- _Selected extract_

--------------------------------

MUHIBBAH ENGINEERING (M) BHD (“MEB” or “Company” OR “vendor”)

Proposed disposal by MEB of a CRANE FABRICATION YARD COMPRISING FREEHOLD industrial land, buildings and improvements, located AT no. 28, Yarrunga Street, Prestons, New South Wales, 2170 Australia with a total land area measuring approximately 11.6 acres to Favelle Favco Berhad (“FFB” or “Purchaser”) for a total disposal consideration of AUD15,000,000 (equivalent to RM48,091,500), to be satisfied via the issuance of 31,678,743 new ordinary shares of RM0.50 each in FFB

For purposes of this announcement, “AUD” refers to Australian Dollar and “RM” refers to Ringgit Malaysia. Unless denoted otherwise, the exchange rate of RM3.2061 to AUD1.00, being the five (5)-day average exchange rate up to and including 22 June 2012, being the last business day prior to the date of this announcement (Source: Reserve Bank of Australia) has been applied for the purpose of converting Australian Dollars-denominated values to Ringgit Malaysia-denominated values and vice versa, in this announcement.

--------------------------------

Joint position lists
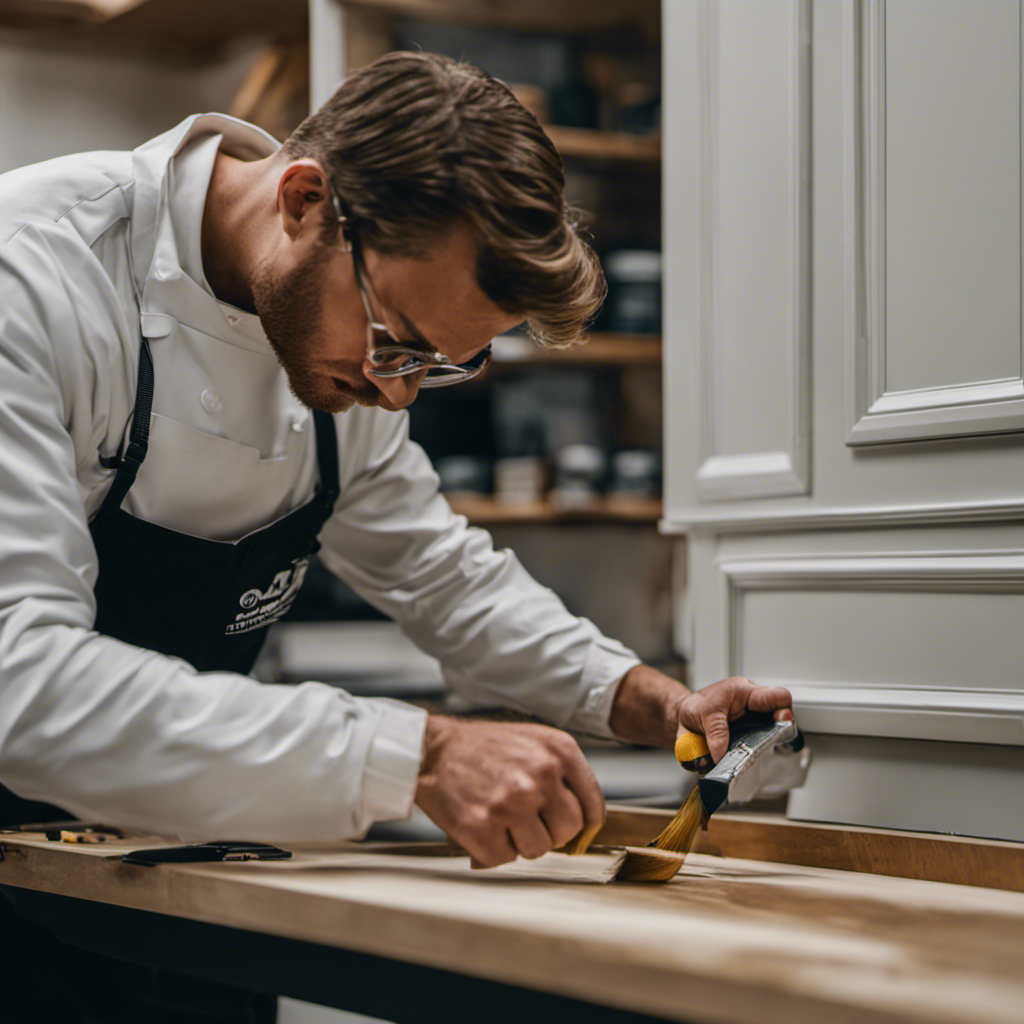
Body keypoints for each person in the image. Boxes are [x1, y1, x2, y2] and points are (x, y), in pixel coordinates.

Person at [0, 50, 792, 868]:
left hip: (178, 866)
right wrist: (421, 756)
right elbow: (17, 683)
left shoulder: (342, 353)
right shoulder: (32, 275)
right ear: (304, 201)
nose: (399, 396)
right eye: (399, 345)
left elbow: (443, 580)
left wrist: (659, 706)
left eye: (437, 365)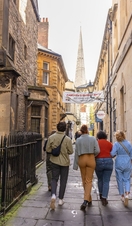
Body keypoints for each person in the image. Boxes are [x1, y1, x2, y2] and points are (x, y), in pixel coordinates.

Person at [46, 121, 73, 210]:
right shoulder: (68, 139)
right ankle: (61, 199)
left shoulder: (51, 137)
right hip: (65, 162)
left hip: (54, 161)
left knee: (54, 179)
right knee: (63, 180)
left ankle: (53, 195)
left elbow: (48, 149)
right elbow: (71, 151)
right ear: (65, 129)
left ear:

--------------------------------

- _Activity A_
Reproduce the passage of the disposal announcement between "For purposes of" and "in this announcement.", inclusive.
- _Activity B_
Answer from the disposal announcement:
(i) What is the approximate total land area of the yard being sold?
(ii) How many new FFB shares will be issued to satisfy the consideration?
(iii) What exchange rate is used to convert between Australian Dollars and Ringgit Malaysia?

- _Written response A_
For purposes of this announcement, “AUD” refers to Australian Dollar and “RM” refers to Ringgit Malaysia. Unless denoted otherwise, the exchange rate of RM3.2061 to AUD1.00, being the five (5)-day average exchange rate up to and including 22 June 2012, being the last business day prior to the date of this announcement (Source: Reserve Bank of Australia) has been applied for the purpose of converting Australian Dollars-denominated values to Ringgit Malaysia-denominated values and vice versa, in this announcement.

- _Written response B_
(i) Approximately 11.6 acres.
(ii) 31,678,743 new ordinary shares of RM0.50 each.
(iii) RM3.2061 to AUD1.00.